MaartenGr / BERTopic

Leveraging BERT and c-TF-IDF to create easily interpretable topics.
https://maartengr.github.io/BERTopic/
MIT License
6.09k stars 758 forks source link

"doc_length" doesn't work with llama3.1 #2185

Open mjin990 opened 6 days ago

mjin990 commented 6 days ago

Have you searched existing issues? 🔎

Desribe the bug

I am using beropic with llama3.1 for topic modelling. My text is long, so I use doc_length in TextGeneration().

Error:

File "/home/bert/lib/python3.11/site-packages/bertopic/representation/_utils.py", line 57, in truncate_document return truncated_document ^^^^^^^^^^^^^^^^^^ UnboundLocalError: cannot access local variable 'truncated_document' where it is not associated with a value

Reproduction

from bertopic import BERTopic

**here is my code:**

llama3 = TextGeneration(generator, prompt=prompt, nr_docs=4,doc_length=3000)
representation_model = {
    "Llama3": llama3
}
topic_model = BERTopic(
  embedding_model=embedding_model,
  representation_model=representation_model,
  umap_model=umap_model, 
  hdbscan_model=hdbscan_model,
  nr_topics = nr_topics,
  min_topic_size = 10,
  verbose=True,
)

BERTopic Version

0.16.4

MaartenGr commented 6 days ago

Thanks for sharing!

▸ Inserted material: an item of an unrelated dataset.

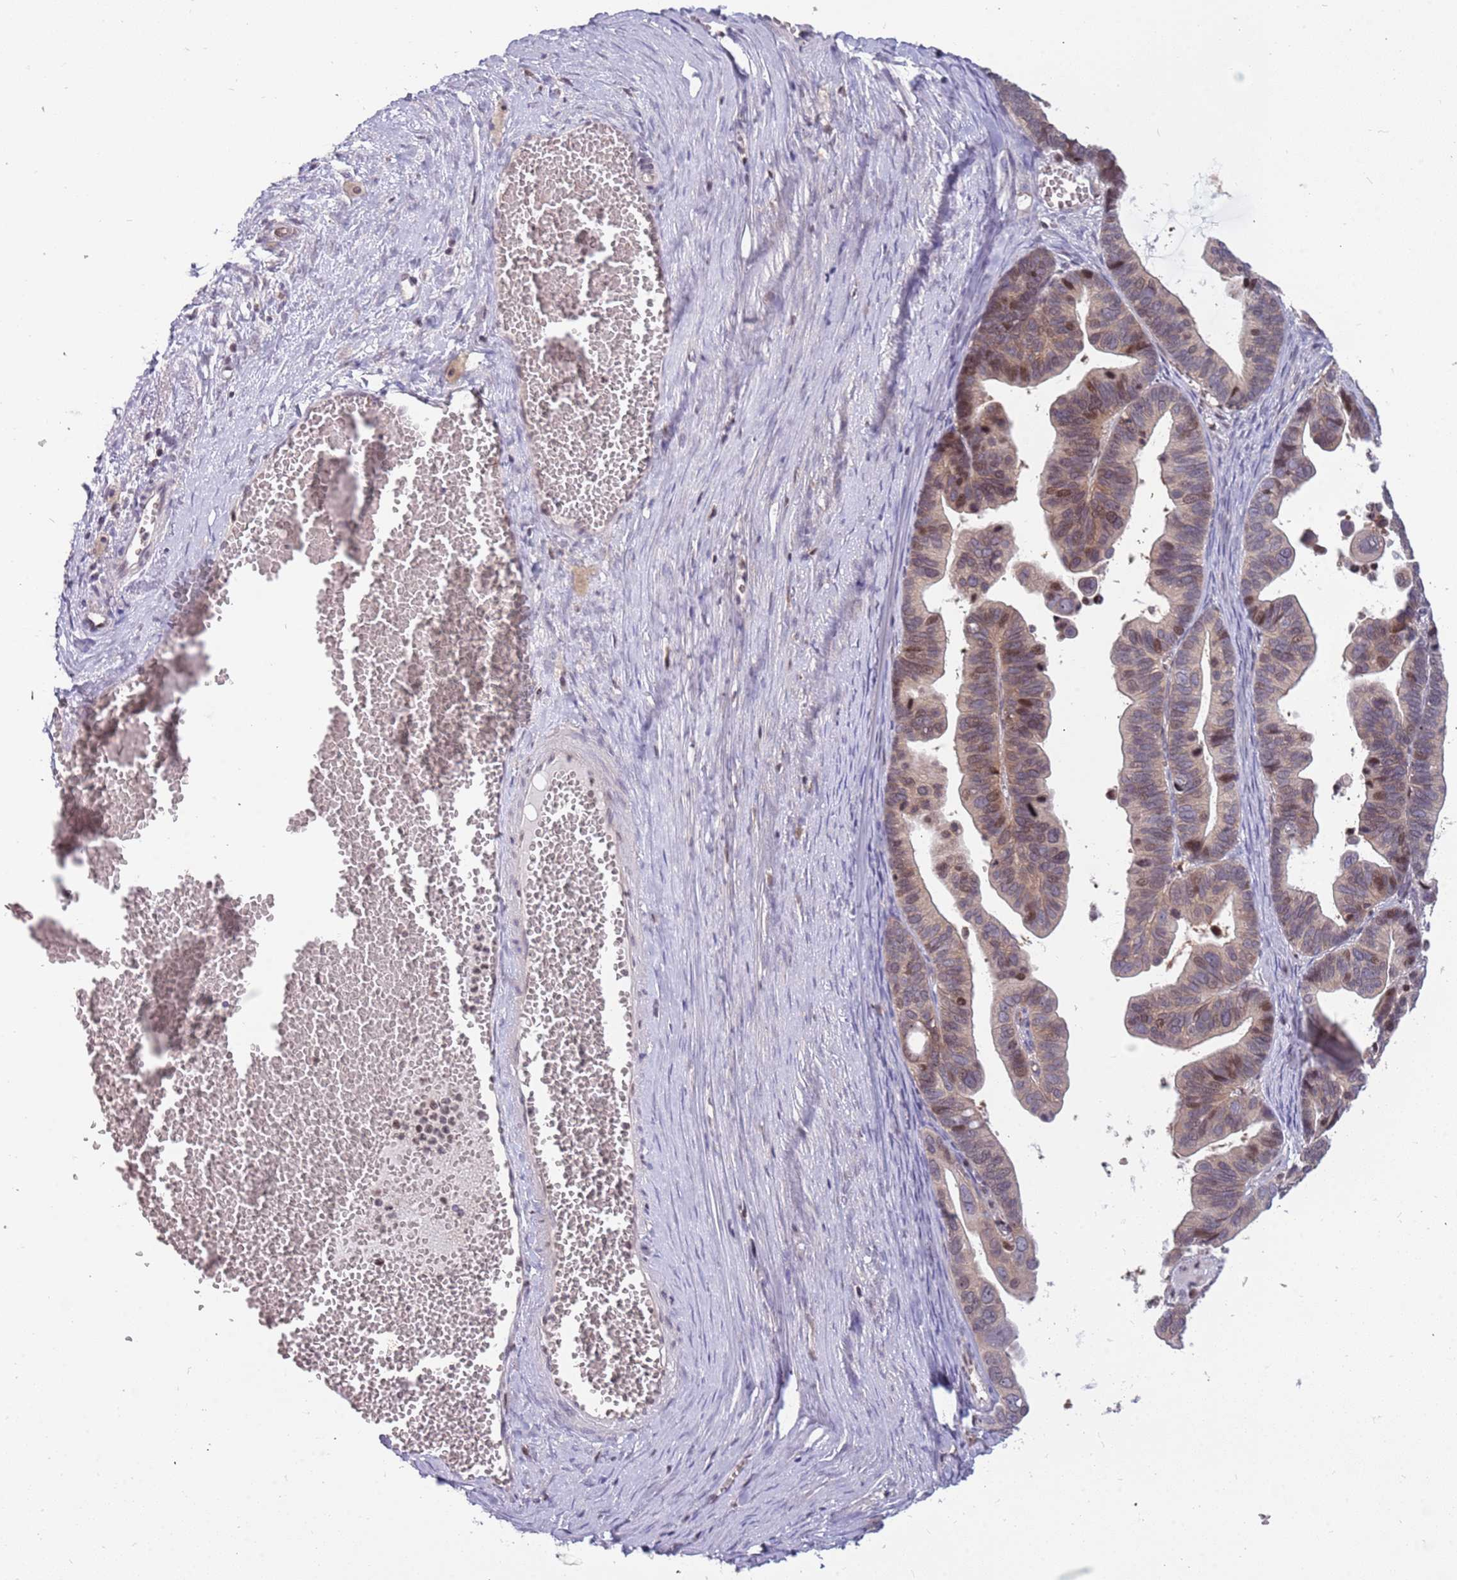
{"staining": {"intensity": "weak", "quantity": "25%-75%", "location": "cytoplasmic/membranous,nuclear"}, "tissue": "ovarian cancer", "cell_type": "Tumor cells", "image_type": "cancer", "snomed": [{"axis": "morphology", "description": "Cystadenocarcinoma, serous, NOS"}, {"axis": "topography", "description": "Ovary"}], "caption": "Weak cytoplasmic/membranous and nuclear expression is present in about 25%-75% of tumor cells in serous cystadenocarcinoma (ovarian).", "gene": "ARHGEF5", "patient": {"sex": "female", "age": 56}}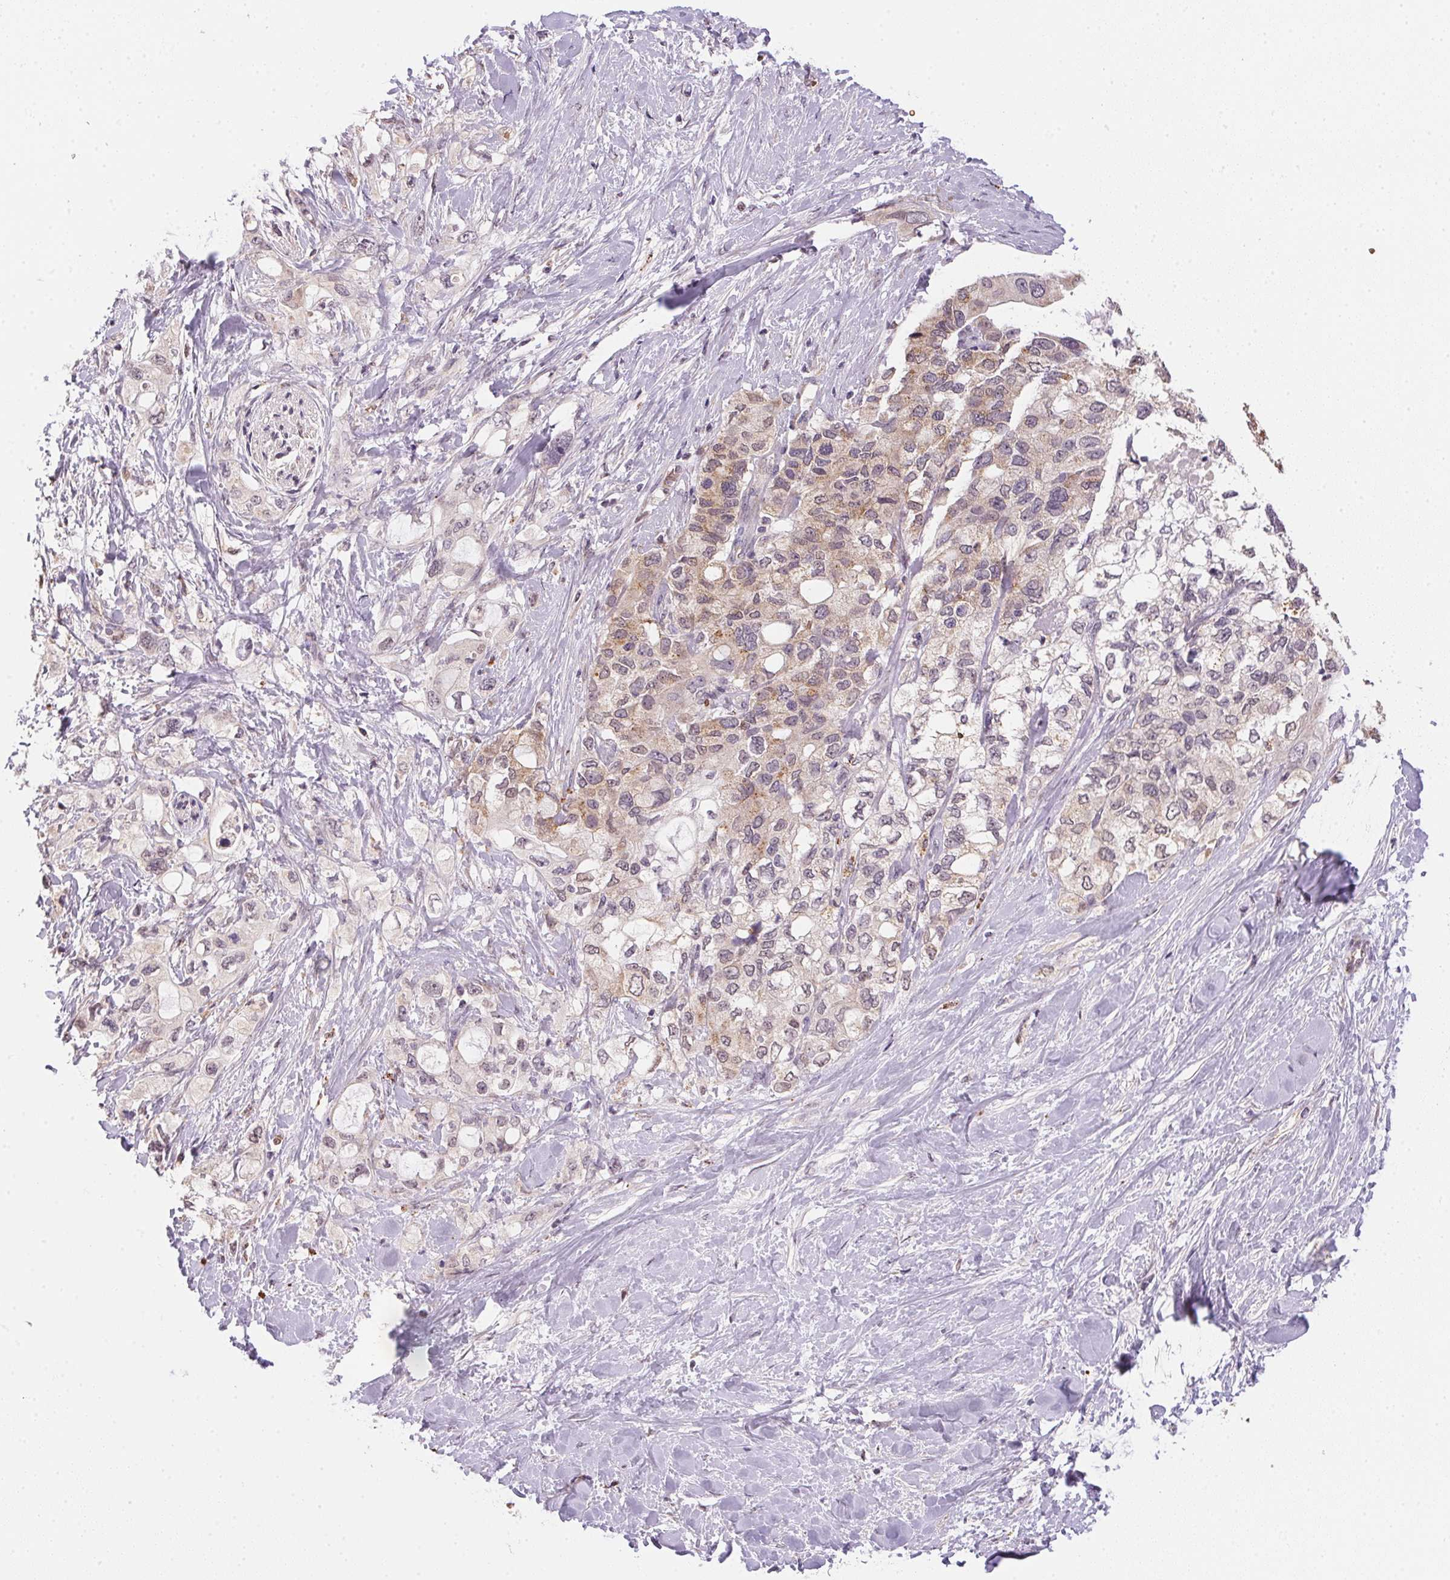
{"staining": {"intensity": "weak", "quantity": "25%-75%", "location": "cytoplasmic/membranous"}, "tissue": "pancreatic cancer", "cell_type": "Tumor cells", "image_type": "cancer", "snomed": [{"axis": "morphology", "description": "Adenocarcinoma, NOS"}, {"axis": "topography", "description": "Pancreas"}], "caption": "An IHC image of tumor tissue is shown. Protein staining in brown shows weak cytoplasmic/membranous positivity in adenocarcinoma (pancreatic) within tumor cells. (Brightfield microscopy of DAB IHC at high magnification).", "gene": "METTL13", "patient": {"sex": "female", "age": 56}}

I believe you also need to specify the tokenizer for it to work. There's also a PR open for a fix that I will check out later this week. That said, should work by specifying tokenizer.

mjin990 commented 6 days ago

Thanks for sharing! I believe you also need to specify the tokenizer for it to work. There's also a PR open for a fix that I will check out later this week. That said, should work by specifying tokenizer.

Thanks for your quick reply! Yes, it works after adding tokenizer.